FAO issues urgent timeline and warning

The FAO said the window for effective preventive action is short and that delays will magnify impacts on markets and vulnerable populations. Senior FAO officials warned that without swift measures the world could face a “severe” escalation in food prices driven by transport bottlenecks and higher energy costs.

Supply chains and the Food Price Index movement

FAO data show its Food Price Index rose in April for the third consecutive month, a trend the agency links to rising energy costs and conflict-related disruptions in the Middle East. That index tracks monthly movements in internationally traded food commodities and serves as an early signal of stress in global markets.

Immediate trade and aid recommendations

In the short term, the FAO recommended shifting cargo to alternative land and sea corridors where possible and refraining from export restrictions on energy, fertilisers and critical agricultural inputs. The organisation also called for explicit exemptions to ensure humanitarian food-assistance shipments remain unhindered by trade measures.

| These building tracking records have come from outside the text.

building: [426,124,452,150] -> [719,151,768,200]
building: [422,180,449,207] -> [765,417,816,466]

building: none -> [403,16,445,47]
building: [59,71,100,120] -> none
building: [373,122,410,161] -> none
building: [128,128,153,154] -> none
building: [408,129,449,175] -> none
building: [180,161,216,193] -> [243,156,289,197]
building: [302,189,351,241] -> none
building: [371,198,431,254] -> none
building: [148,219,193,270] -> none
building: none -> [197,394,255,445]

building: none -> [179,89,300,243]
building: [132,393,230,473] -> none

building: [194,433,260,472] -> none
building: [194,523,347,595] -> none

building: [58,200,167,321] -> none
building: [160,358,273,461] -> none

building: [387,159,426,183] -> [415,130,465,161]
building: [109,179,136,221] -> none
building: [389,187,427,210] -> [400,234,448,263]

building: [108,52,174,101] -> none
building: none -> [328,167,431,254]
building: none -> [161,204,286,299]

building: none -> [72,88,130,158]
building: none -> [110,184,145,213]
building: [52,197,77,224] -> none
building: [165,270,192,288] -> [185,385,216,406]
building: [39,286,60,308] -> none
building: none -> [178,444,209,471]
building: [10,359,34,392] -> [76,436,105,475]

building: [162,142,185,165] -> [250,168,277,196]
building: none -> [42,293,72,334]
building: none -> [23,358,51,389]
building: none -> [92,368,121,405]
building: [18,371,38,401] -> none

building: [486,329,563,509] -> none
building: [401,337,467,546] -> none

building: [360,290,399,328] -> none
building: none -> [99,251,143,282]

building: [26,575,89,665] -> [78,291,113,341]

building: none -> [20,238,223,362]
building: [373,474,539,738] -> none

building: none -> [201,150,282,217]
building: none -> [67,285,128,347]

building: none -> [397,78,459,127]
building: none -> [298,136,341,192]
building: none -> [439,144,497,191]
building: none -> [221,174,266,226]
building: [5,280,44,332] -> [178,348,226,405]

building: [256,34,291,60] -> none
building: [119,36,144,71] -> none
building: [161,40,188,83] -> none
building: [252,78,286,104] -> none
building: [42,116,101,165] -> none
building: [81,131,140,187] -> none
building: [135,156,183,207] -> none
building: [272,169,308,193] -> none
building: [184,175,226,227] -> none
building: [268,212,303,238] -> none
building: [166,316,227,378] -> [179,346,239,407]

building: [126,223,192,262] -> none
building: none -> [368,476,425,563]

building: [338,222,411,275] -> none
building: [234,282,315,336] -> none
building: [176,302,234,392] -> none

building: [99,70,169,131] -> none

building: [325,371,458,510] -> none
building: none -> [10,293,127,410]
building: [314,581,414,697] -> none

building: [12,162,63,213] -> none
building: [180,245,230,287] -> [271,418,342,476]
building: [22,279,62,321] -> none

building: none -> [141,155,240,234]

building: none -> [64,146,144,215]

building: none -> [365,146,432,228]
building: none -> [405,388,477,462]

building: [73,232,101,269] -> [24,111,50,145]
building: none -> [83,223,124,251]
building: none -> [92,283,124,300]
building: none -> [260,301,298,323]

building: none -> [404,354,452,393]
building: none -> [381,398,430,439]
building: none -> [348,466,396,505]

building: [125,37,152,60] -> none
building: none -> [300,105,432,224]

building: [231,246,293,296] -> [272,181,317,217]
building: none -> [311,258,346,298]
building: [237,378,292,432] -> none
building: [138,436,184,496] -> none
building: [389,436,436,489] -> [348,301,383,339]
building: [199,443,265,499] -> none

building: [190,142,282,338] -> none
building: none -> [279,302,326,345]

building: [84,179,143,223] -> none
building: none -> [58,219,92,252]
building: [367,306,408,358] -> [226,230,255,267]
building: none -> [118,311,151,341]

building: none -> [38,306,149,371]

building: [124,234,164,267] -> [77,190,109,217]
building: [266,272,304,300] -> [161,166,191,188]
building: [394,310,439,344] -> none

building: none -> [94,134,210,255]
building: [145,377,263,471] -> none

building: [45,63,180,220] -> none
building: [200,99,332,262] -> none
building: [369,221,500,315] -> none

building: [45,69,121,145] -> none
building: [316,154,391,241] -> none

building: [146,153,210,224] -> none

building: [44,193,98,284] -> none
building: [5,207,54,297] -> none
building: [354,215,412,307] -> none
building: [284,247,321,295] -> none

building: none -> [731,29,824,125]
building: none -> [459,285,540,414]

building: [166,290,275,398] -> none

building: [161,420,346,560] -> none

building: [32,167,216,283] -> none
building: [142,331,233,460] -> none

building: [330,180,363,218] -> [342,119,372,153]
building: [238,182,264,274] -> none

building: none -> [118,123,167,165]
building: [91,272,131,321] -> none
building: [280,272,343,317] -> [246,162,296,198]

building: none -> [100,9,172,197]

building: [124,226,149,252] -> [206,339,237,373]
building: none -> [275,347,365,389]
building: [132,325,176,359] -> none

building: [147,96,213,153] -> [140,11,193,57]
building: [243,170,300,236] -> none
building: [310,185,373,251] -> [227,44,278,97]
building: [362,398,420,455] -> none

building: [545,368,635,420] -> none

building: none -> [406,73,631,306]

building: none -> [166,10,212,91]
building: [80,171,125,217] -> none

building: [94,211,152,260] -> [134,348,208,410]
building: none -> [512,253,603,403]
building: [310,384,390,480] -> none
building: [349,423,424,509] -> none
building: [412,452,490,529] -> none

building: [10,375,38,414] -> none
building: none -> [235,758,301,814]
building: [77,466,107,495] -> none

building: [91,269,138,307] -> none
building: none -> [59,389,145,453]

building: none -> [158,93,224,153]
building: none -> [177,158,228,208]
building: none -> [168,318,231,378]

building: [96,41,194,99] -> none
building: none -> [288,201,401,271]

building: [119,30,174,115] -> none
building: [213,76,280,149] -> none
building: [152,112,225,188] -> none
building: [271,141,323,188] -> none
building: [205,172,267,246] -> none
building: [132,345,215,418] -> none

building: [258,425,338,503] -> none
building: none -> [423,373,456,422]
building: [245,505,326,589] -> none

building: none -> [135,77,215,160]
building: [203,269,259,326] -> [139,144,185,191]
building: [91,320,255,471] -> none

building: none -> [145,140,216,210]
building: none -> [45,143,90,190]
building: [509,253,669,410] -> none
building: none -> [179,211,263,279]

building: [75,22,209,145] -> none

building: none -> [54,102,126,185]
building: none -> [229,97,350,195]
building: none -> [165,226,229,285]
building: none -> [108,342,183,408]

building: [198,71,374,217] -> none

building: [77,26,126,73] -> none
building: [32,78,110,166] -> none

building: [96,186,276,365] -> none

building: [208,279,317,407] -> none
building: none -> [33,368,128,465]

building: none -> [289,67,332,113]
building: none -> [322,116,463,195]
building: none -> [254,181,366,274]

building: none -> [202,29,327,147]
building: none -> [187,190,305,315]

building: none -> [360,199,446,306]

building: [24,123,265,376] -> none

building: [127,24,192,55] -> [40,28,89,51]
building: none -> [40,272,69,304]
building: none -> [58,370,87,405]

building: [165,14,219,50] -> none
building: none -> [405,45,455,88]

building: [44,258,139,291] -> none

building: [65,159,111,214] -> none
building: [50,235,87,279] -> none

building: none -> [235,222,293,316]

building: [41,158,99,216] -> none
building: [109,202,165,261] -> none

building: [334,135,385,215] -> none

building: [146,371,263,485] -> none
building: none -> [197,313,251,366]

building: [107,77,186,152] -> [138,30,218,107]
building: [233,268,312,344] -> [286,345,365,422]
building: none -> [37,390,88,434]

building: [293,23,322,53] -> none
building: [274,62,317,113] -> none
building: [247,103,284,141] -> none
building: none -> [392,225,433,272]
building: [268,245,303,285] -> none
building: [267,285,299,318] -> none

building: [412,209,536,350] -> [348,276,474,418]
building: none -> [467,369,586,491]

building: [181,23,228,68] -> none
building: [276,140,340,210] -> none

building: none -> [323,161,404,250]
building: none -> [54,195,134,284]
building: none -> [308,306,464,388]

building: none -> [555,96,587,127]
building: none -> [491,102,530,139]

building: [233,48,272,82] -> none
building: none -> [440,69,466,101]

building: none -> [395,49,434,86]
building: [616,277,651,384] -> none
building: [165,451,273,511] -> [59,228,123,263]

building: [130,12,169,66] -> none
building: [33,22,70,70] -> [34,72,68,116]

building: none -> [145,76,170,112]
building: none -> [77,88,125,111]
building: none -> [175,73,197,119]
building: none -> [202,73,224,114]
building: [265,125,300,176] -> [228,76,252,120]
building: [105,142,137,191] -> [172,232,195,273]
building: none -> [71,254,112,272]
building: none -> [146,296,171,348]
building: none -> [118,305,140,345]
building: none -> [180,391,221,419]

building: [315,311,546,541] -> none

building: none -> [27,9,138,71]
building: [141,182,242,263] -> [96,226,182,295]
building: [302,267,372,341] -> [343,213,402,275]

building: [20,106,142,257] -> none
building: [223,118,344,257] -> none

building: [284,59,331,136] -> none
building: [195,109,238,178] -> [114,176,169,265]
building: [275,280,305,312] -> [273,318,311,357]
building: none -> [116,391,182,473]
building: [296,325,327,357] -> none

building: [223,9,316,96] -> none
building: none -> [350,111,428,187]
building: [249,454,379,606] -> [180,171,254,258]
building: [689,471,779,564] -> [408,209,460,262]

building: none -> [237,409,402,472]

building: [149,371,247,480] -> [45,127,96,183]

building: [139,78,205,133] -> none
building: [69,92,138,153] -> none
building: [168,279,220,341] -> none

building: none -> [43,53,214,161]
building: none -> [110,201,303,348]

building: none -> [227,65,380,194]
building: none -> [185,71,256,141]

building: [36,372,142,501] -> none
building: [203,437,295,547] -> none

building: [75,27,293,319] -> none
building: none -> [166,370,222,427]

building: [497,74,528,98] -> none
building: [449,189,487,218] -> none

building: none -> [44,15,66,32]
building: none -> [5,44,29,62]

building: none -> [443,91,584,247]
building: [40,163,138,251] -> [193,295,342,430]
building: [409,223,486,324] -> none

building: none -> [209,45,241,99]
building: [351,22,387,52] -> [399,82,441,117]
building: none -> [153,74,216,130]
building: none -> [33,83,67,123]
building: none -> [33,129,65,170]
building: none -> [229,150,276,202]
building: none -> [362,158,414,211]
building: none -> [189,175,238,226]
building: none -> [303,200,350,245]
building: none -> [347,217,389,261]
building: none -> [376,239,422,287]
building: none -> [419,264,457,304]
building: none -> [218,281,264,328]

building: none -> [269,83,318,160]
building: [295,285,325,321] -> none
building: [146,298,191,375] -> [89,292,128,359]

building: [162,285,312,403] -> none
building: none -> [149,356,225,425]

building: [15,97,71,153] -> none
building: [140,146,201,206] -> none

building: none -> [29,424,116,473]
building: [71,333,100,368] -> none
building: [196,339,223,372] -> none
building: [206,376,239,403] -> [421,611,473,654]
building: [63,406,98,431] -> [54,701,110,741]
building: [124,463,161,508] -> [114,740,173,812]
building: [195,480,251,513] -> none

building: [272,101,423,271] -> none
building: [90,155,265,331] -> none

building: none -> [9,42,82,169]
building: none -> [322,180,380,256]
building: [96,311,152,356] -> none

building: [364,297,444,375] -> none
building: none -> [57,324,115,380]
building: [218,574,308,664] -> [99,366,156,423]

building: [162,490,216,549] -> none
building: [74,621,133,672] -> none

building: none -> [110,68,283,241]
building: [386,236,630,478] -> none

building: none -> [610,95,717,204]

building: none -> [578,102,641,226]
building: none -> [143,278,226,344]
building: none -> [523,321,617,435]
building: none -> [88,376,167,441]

Support measures for farmers and financing

For the medium term, the FAO urged creation of emergency credit lines timed to planting and harvest cycles to help farmers absorb higher costs and maintain production. The agency also recommended scaling up digital registries of farmers to speed targeted assistance and reactivating the crisis financing mechanism first established in 2022 to backstop nations facing acute food-financing gaps.

Economic and transport cost pressures

Analysts note that shipping interruptions through a chokepoint like the Strait of Hormuz would immediately raise freight rates and insurance costs, which quickly pass through to consumer food prices. The FAO emphasised the need for mechanisms to absorb or offset higher transport charges to avoid immediate spikes in staple-food costs for importing countries.

Climate risks compound the threat

The FAO cautioned that the unfolding supply shock could be aggravated by climate variability, with the expected El Niño pattern likely to worsen drought risk and disturb rainfall in key production zones. That combination of logistical disruption and adverse weather could compress global supplies at a moment when market buffers are already strained.

Regional implications for the UAE and Gulf states

Gulf economies, including the UAE, are particularly exposed because they import large shares of staple foods and are closely tied to maritime trade flows that transit the Hormuz corridor. Policymakers in the region face choices on diversifying supply lines, building strategic reserves and coordinating with international partners to keep humanitarian and commercial food flows moving.

The FAO’s lead economist, Máximo Torero, urged immediate steps to strengthen countries’ capacity to absorb shocks and to implement policies that reduce the risk of cascading food insecurity. He stressed that early, coordinated action by governments, multilateral lenders and private carriers would limit the duration and severity of price spikes and reduce the risk of humanitarian crises.

The international response recommended by the FAO focuses on keeping markets open, protecting aid movements and mobilising finance to support producers and vulnerable consumers. Rapid activation of alternative transport routes, temporary financial instruments and digital distribution systems are among the practical measures cited to blunt the emerging threat.

The closure of the Strait of Hormuz would not only disrupt energy and commodity shipments but could also set off secondary effects through higher costs for fertilisers and farm inputs that depress yields in the following seasons. In that context, the FAO warns that delays in policy response will translate into deeper, longer-lasting impacts on food availability and affordability.

Swift, coordinated action can still limit damage, the FAO argues, but time is limited and choices made now will determine whether the world faces a contained disruption or a prolonged global food-price crisis. The coming weeks will be critical for governments, lenders and the private sector to translate warnings into concrete operational steps.